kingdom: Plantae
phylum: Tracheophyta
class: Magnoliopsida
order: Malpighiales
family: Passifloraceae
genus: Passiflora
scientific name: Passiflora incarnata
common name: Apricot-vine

------------------------

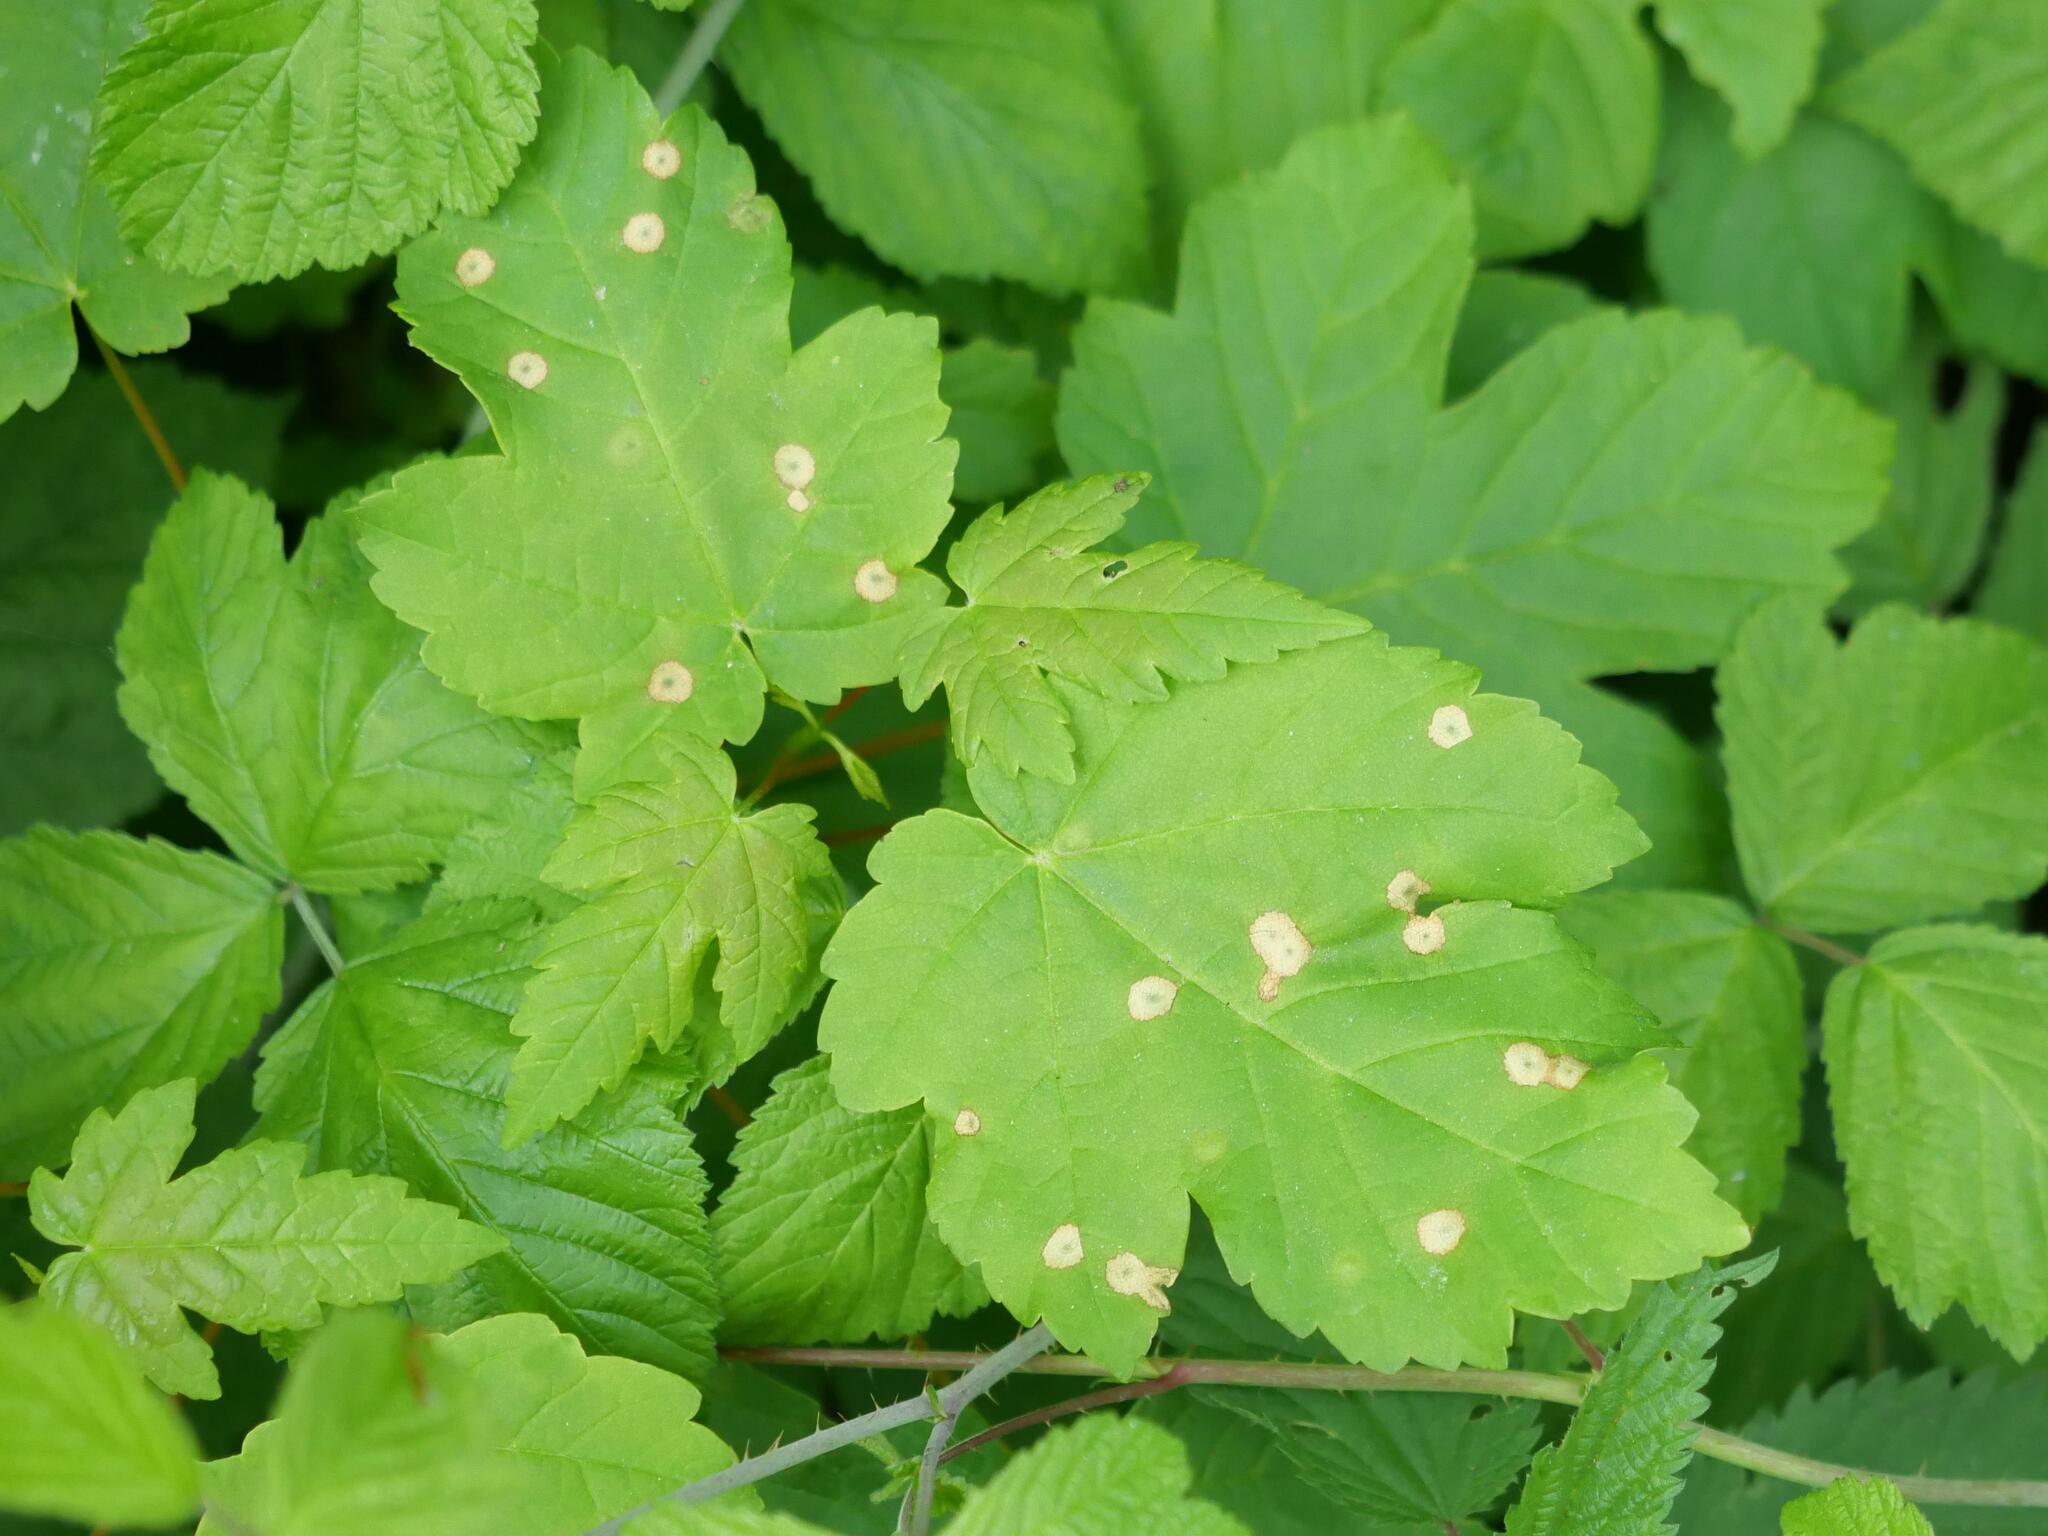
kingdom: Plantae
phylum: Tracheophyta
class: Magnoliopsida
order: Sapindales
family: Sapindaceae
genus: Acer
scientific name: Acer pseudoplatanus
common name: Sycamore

------------------------

→ SHORT EXERCISE
Can you express the records from the line with "order: Sapindales" up to and including the line with "common name: Sycamore" as a JSON list of strings, one string per line, with blank lines left out?

→ ANSWER TO THIS TASK
[
  "order: Sapindales",
  "family: Sapindaceae",
  "genus: Acer",
  "scientific name: Acer pseudoplatanus",
  "common name: Sycamore"
]